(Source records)
══════════

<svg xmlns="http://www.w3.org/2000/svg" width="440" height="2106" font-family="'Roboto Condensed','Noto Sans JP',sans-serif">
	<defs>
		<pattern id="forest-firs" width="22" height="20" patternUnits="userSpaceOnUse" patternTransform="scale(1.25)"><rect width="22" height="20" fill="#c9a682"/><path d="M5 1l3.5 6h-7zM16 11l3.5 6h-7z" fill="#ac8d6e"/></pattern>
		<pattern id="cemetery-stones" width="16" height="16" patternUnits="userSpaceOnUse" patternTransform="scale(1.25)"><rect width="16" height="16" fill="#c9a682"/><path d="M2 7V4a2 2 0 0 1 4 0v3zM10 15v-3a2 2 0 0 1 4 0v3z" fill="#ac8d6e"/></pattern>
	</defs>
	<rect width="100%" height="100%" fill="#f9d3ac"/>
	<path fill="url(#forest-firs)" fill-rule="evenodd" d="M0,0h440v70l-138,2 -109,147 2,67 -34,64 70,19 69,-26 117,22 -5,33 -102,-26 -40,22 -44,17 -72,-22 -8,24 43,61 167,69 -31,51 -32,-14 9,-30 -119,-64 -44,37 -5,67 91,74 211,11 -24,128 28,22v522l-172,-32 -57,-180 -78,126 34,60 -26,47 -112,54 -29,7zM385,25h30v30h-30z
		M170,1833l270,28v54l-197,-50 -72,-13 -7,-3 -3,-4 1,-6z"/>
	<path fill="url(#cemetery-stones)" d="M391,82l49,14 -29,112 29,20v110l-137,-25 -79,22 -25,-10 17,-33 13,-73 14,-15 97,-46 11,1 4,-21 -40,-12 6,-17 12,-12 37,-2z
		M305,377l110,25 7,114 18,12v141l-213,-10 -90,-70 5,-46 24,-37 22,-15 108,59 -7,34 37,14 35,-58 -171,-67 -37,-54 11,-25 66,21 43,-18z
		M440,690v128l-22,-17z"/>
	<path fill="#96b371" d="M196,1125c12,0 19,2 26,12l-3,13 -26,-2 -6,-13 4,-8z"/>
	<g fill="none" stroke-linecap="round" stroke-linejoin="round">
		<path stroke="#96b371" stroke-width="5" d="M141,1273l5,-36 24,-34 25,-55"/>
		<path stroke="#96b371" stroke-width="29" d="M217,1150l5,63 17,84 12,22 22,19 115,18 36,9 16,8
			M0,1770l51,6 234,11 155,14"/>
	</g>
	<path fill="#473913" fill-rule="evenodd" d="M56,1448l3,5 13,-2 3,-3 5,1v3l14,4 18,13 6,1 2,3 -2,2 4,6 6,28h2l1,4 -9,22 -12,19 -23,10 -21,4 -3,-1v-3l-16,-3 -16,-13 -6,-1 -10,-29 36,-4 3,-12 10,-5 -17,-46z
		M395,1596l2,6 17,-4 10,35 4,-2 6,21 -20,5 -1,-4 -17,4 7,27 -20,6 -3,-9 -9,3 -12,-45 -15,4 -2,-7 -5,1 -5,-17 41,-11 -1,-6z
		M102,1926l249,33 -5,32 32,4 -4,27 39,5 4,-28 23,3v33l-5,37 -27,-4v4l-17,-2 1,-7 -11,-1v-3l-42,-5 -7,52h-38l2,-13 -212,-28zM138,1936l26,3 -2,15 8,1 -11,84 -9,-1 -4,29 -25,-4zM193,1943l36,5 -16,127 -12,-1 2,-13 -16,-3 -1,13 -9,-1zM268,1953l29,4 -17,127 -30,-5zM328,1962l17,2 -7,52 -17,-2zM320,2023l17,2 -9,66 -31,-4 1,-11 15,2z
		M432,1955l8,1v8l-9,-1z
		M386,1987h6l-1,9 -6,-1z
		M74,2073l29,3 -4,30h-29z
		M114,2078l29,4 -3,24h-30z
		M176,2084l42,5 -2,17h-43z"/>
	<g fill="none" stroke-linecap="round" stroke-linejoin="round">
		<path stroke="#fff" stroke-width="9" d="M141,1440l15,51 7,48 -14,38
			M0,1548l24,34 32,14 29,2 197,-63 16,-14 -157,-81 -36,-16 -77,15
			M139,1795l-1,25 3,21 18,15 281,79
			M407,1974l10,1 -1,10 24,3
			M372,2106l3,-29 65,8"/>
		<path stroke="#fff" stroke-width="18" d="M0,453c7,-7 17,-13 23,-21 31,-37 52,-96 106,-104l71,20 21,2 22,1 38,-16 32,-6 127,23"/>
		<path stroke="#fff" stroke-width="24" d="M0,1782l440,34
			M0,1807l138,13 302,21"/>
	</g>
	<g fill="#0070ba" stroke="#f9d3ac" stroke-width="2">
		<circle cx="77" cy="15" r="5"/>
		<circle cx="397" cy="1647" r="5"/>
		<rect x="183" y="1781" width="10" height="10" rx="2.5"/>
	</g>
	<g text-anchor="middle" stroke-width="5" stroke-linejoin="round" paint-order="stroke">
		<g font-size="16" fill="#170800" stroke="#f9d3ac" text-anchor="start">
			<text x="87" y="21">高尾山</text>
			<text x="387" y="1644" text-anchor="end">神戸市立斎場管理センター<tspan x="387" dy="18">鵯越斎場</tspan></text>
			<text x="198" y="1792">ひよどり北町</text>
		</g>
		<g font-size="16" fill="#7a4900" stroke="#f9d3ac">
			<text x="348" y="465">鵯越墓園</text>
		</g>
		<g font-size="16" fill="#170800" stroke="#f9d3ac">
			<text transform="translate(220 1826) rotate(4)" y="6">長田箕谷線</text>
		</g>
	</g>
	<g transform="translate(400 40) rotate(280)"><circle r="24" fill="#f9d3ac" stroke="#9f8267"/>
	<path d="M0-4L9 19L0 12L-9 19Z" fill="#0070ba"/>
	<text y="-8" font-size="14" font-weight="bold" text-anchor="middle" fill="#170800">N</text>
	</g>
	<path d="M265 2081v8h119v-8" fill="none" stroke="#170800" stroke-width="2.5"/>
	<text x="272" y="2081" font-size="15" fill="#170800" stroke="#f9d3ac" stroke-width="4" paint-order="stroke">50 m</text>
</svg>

══════════

## Problem to solve
For this exercise, repeat the data above exactly.

## Reply
<svg xmlns="http://www.w3.org/2000/svg" width="440" height="2106" font-family="'Roboto Condensed','Noto Sans JP',sans-serif">
	<defs>
		<pattern id="forest-firs" width="22" height="20" patternUnits="userSpaceOnUse" patternTransform="scale(1.25)"><rect width="22" height="20" fill="#c9a682"/><path d="M5 1l3.5 6h-7zM16 11l3.5 6h-7z" fill="#ac8d6e"/></pattern>
		<pattern id="cemetery-stones" width="16" height="16" patternUnits="userSpaceOnUse" patternTransform="scale(1.25)"><rect width="16" height="16" fill="#c9a682"/><path d="M2 7V4a2 2 0 0 1 4 0v3zM10 15v-3a2 2 0 0 1 4 0v3z" fill="#ac8d6e"/></pattern>
	</defs>
	<rect width="100%" height="100%" fill="#f9d3ac"/>
	<path fill="url(#forest-firs)" fill-rule="evenodd" d="M0,0h440v70l-138,2 -109,147 2,67 -34,64 70,19 69,-26 117,22 -5,33 -102,-26 -40,22 -44,17 -72,-22 -8,24 43,61 167,69 -31,51 -32,-14 9,-30 -119,-64 -44,37 -5,67 91,74 211,11 -24,128 28,22v522l-172,-32 -57,-180 -78,126 34,60 -26,47 -112,54 -29,7zM385,25h30v30h-30z
		M170,1833l270,28v54l-197,-50 -72,-13 -7,-3 -3,-4 1,-6z"/>
	<path fill="url(#cemetery-stones)" d="M391,82l49,14 -29,112 29,20v110l-137,-25 -79,22 -25,-10 17,-33 13,-73 14,-15 97,-46 11,1 4,-21 -40,-12 6,-17 12,-12 37,-2z
		M305,377l110,25 7,114 18,12v141l-213,-10 -90,-70 5,-46 24,-37 22,-15 108,59 -7,34 37,14 35,-58 -171,-67 -37,-54 11,-25 66,21 43,-18z
		M440,690v128l-22,-17z"/>
	<path fill="#96b371" d="M196,1125c12,0 19,2 26,12l-3,13 -26,-2 -6,-13 4,-8z"/>
	<g fill="none" stroke-linecap="round" stroke-linejoin="round">
		<path stroke="#96b371" stroke-width="5" d="M141,1273l5,-36 24,-34 25,-55"/>
		<path stroke="#96b371" stroke-width="29" d="M217,1150l5,63 17,84 12,22 22,19 115,18 36,9 16,8
			M0,1770l51,6 234,11 155,14"/>
	</g>
	<path fill="#473913" fill-rule="evenodd" d="M56,1448l3,5 13,-2 3,-3 5,1v3l14,4 18,13 6,1 2,3 -2,2 4,6 6,28h2l1,4 -9,22 -12,19 -23,10 -21,4 -3,-1v-3l-16,-3 -16,-13 -6,-1 -10,-29 36,-4 3,-12 10,-5 -17,-46z
		M395,1596l2,6 17,-4 10,35 4,-2 6,21 -20,5 -1,-4 -17,4 7,27 -20,6 -3,-9 -9,3 -12,-45 -15,4 -2,-7 -5,1 -5,-17 41,-11 -1,-6z
		M102,1926l249,33 -5,32 32,4 -4,27 39,5 4,-28 23,3v33l-5,37 -27,-4v4l-17,-2 1,-7 -11,-1v-3l-42,-5 -7,52h-38l2,-13 -212,-28zM138,1936l26,3 -2,15 8,1 -11,84 -9,-1 -4,29 -25,-4zM193,1943l36,5 -16,127 -12,-1 2,-13 -16,-3 -1,13 -9,-1zM268,1953l29,4 -17,127 -30,-5zM328,1962l17,2 -7,52 -17,-2zM320,2023l17,2 -9,66 -31,-4 1,-11 15,2z
		M432,1955l8,1v8l-9,-1z
		M386,1987h6l-1,9 -6,-1z
		M74,2073l29,3 -4,30h-29z
		M114,2078l29,4 -3,24h-30z
		M176,2084l42,5 -2,17h-43z"/>
	<g fill="none" stroke-linecap="round" stroke-linejoin="round">
		<path stroke="#fff" stroke-width="9" d="M141,1440l15,51 7,48 -14,38
			M0,1548l24,34 32,14 29,2 197,-63 16,-14 -157,-81 -36,-16 -77,15
			M139,1795l-1,25 3,21 18,15 281,79
			M407,1974l10,1 -1,10 24,3
			M372,2106l3,-29 65,8"/>
		<path stroke="#fff" stroke-width="18" d="M0,453c7,-7 17,-13 23,-21 31,-37 52,-96 106,-104l71,20 21,2 22,1 38,-16 32,-6 127,23"/>
		<path stroke="#fff" stroke-width="24" d="M0,1782l440,34
			M0,1807l138,13 302,21"/>
	</g>
	<g fill="#0070ba" stroke="#f9d3ac" stroke-width="2">
		<circle cx="77" cy="15" r="5"/>
		<circle cx="397" cy="1647" r="5"/>
		<rect x="183" y="1781" width="10" height="10" rx="2.5"/>
	</g>
	<g text-anchor="middle" stroke-width="5" stroke-linejoin="round" paint-order="stroke">
		<g font-size="16" fill="#170800" stroke="#f9d3ac" text-anchor="start">
			<text x="87" y="21">高尾山</text>
			<text x="387" y="1644" text-anchor="end">神戸市立斎場管理センター<tspan x="387" dy="18">鵯越斎場</tspan></text>
			<text x="198" y="1792">ひよどり北町</text>
		</g>
		<g font-size="16" fill="#7a4900" stroke="#f9d3ac">
			<text x="348" y="465">鵯越墓園</text>
		</g>
		<g font-size="16" fill="#170800" stroke="#f9d3ac">
			<text transform="translate(220 1826) rotate(4)" y="6">長田箕谷線</text>
		</g>
	</g>
	<g transform="translate(400 40) rotate(280)"><circle r="24" fill="#f9d3ac" stroke="#9f8267"/>
	<path d="M0-4L9 19L0 12L-9 19Z" fill="#0070ba"/>
	<text y="-8" font-size="14" font-weight="bold" text-anchor="middle" fill="#170800">N</text>
	</g>
	<path d="M265 2081v8h119v-8" fill="none" stroke="#170800" stroke-width="2.5"/>
	<text x="272" y="2081" font-size="15" fill="#170800" stroke="#f9d3ac" stroke-width="4" paint-order="stroke">50 m</text>
</svg>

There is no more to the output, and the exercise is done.